Network of scientists
EUR-OCEANS (European Network of Excellence for Ocean Ecosystems Analysis) was a network of excellence co-funded by the Sixth Framework Programme for Research and Technological Development of the European Communities (FP6). The specificity of the Networks of Excellence is that they are not simply an additional research programme. Their purpose is to structure/federate European research in an area of excellence.
EUR-OCEANS started in January 2005, running for 4 years until December 2008. It gathered more than 500 researchers from 60 research institutes and universities from 25 countries. The goal of this programme ended in 2008, was to bring together scientists studying the impact of climate change and human activities on marine ecosystems.

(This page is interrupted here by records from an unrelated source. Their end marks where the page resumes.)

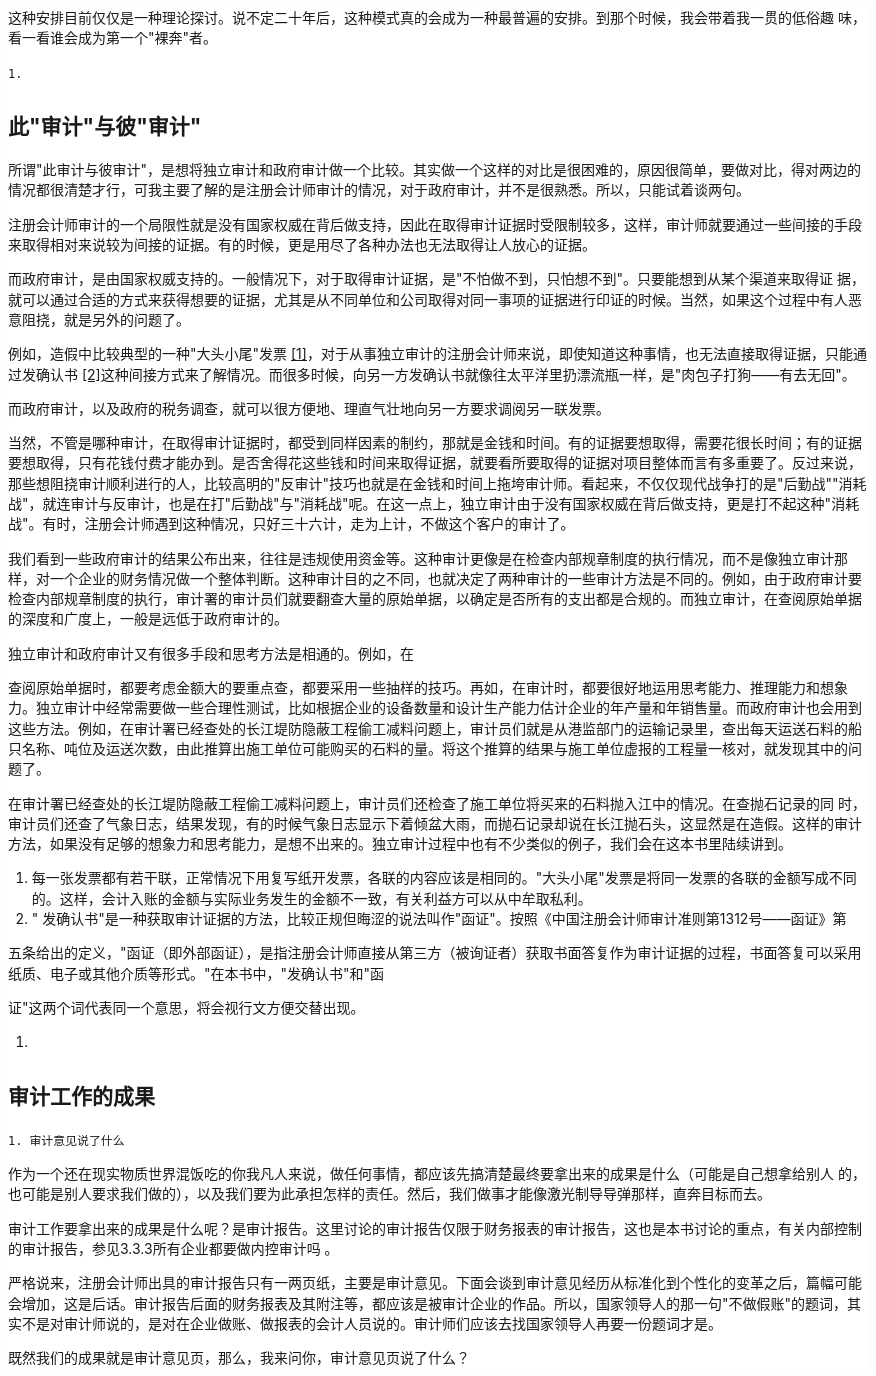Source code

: 这种安排目前仅仅是一种理论探讨。说不定二十年后，这种模式真的会成为一种最普遍的安排。到那个时候，我会带着我一贯的低俗趣 味，看一看谁会成为第一个"裸奔"者。

    1.
## 此"审计"与彼"审计"

所谓"此审计与彼审计"，是想将独立审计和政府审计做一个比较。其实做一个这样的对比是很困难的，原因很简单，要做对比，得对两边的情况都很清楚才行，可我主要了解的是注册会计师审计的情况，对于政府审计，并不是很熟悉。所以，只能试着谈两句。

注册会计师审计的一个局限性就是没有国家权威在背后做支持，因此在取得审计证据时受限制较多，这样，审计师就要通过一些间接的手段来取得相对来说较为间接的证据。有的时候，更是用尽了各种办法也无法取得让人放心的证据。

而政府审计，是由国家权威支持的。一般情况下，对于取得审计证据，是"不怕做不到，只怕想不到"。只要能想到从某个渠道来取得证 据，就可以通过合适的方式来获得想要的证据，尤其是从不同单位和公司取得对同一事项的证据进行印证的时候。当然，如果这个过程中有人恶意阻挠，就是另外的问题了。

例如，造假中比较典型的一种"大头小尾"发票 [[1]](#_bookmark15)，对于从事独立审计的注册会计师来说，即使知道这种事情，也无法直接取得证据，只能通过发确认书 [[2]](#_bookmark16)这种间接方式来了解情况。而很多时候，向另一方发确认书就像往太平洋里扔漂流瓶一样，是"肉包子打狗——有去无回"。

而政府审计，以及政府的税务调查，就可以很方便地、理直气壮地向另一方要求调阅另一联发票。

当然，不管是哪种审计，在取得审计证据时，都受到同样因素的制约，那就是金钱和时间。有的证据要想取得，需要花很长时间；有的证据要想取得，只有花钱付费才能办到。是否舍得花这些钱和时间来取得证据，就要看所要取得的证据对项目整体而言有多重要了。反过来说，那些想阻挠审计顺利进行的人，比较高明的"反审计"技巧也就是在金钱和时间上拖垮审计师。看起来，不仅仅现代战争打的是"后勤战""消耗战"，就连审计与反审计，也是在打"后勤战"与"消耗战"呢。在这一点上，独立审计由于没有国家权威在背后做支持，更是打不起这种"消耗战"。有时，注册会计师遇到这种情况，只好三十六计，走为上计，不做这个客户的审计了。

我们看到一些政府审计的结果公布出来，往往是违规使用资金等。这种审计更像是在检查内部规章制度的执行情况，而不是像独立审计那样，对一个企业的财务情况做一个整体判断。这种审计目的之不同，也就决定了两种审计的一些审计方法是不同的。例如，由于政府审计要检查内部规章制度的执行，审计署的审计员们就要翻查大量的原始单据，以确定是否所有的支出都是合规的。而独立审计，在查阅原始单据的深度和广度上，一般是远低于政府审计的。

独立审计和政府审计又有很多手段和思考方法是相通的。例如，在

查阅原始单据时，都要考虑金额大的要重点查，都要采用一些抽样的技巧。再如，在审计时，都要很好地运用思考能力、推理能力和想象力。独立审计中经常需要做一些合理性测试，比如根据企业的设备数量和设计生产能力估计企业的年产量和年销售量。而政府审计也会用到这些方法。例如，在审计署已经查处的长江堤防隐蔽工程偷工减料问题上，审计员们就是从港监部门的运输记录里，查出每天运送石料的船只名称、吨位及运送次数，由此推算出施工单位可能购买的石料的量。将这个推算的结果与施工单位虚报的工程量一核对，就发现其中的问题了。

在审计署已经查处的长江堤防隐蔽工程偷工减料问题上，审计员们还检查了施工单位将买来的石料抛入江中的情况。在查抛石记录的同 时，审计员们还查了气象日志，结果发现，有的时候气象日志显示下着倾盆大雨，而抛石记录却说在长江抛石头，这显然是在造假。这样的审计方法，如果没有足够的想象力和思考能力，是想不出来的。独立审计过程中也有不少类似的例子，我们会在这本书里陆续讲到。

1. 每一张发票都有若干联，正常情况下用复写纸开发票，各联的内容应该是相同的。"大头小尾"发票是将同一发票的各联的金额写成不同的。这样，会计入账的金额与实际业务发生的金额不一致，有关利益方可以从中牟取私利。
2. " 发确认书"是一种获取审计证据的方法，比较正规但晦涩的说法叫作"函证"。按照《中国注册会计师审计准则第1312号——函证》第

五条给出的定义，"函证（即外部函证），是指注册会计师直接从第三方（被询证者）获取书面答复作为审计证据的过程，书面答复可以采用纸质、电子或其他介质等形式。"在本书中，"发确认书"和"函

证"这两个词代表同一个意思，将会视行文方便交替出现。

  1.
## 审计工作的成果

    1. 审计意见说了什么

作为一个还在现实物质世界混饭吃的你我凡人来说，做任何事情，都应该先搞清楚最终要拿出来的成果是什么（可能是自己想拿给别人 的，也可能是别人要求我们做的），以及我们要为此承担怎样的责任。然后，我们做事才能像激光制导导弹那样，直奔目标而去。

审计工作要拿出来的成果是什么呢？是审计报告。这里讨论的审计报告仅限于财务报表的审计报告，这也是本书讨论的重点，有关内部控制的审计报告，参见3.3.3所有企业都要做内控审计吗 。

严格说来，注册会计师出具的审计报告只有一两页纸，主要是审计意见。下面会谈到审计意见经历从标准化到个性化的变革之后，篇幅可能会增加，这是后话。审计报告后面的财务报表及其附注等，都应该是被审计企业的作品。所以，国家领导人的那一句"不做假账"的题词，其实不是对审计师说的，是对在企业做账、做报表的会计人员说的。审计师们应该去找国家领导人再要一份题词才是。

既然我们的成果就是审计意见页，那么，我来问你，审计意见页说了什么？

EUR-OCEANS focused on seven systems
- Arctic Seas
- Baltic Sea
- Mediterranean Sea
- North Atlantic
- North Atlantic shelves
- Southern Ocean
- Coastal upwelling areas
- To understand as well as possible, the effects of climate changes and anthropogenic forcing on the marine environment, fish and other living resources.
- To predict the impacts of those pressures on marine pelagic (i.e. offshore) ecosystems in the near future (next 50 to 100 years).
The latter is a key scientific, economic and social problem. Indeed, 60% of the World's ecosystems are degraded, especially marine ecosystems, and these are crucial for climate regulation and as food resources. Changes during the coming decades are likely to be very problematic.
The approach will be through modelling techniques. Models are the only way to make predictions by changing input variables. For example, what would happen if the concentration of CO2 in the atmosphere was multiplied by 2? By 4?
EUR-OCEANS simultaneously use global and regional approaches. The first helps to create models that simplify the complexity of the natural environment to thus allow the simulation of past and present conditions, and the prediction of changes on a large scale. The second, focused on economically or ecologically sensitive environments, allows us to understand and predict changes on smaller scales.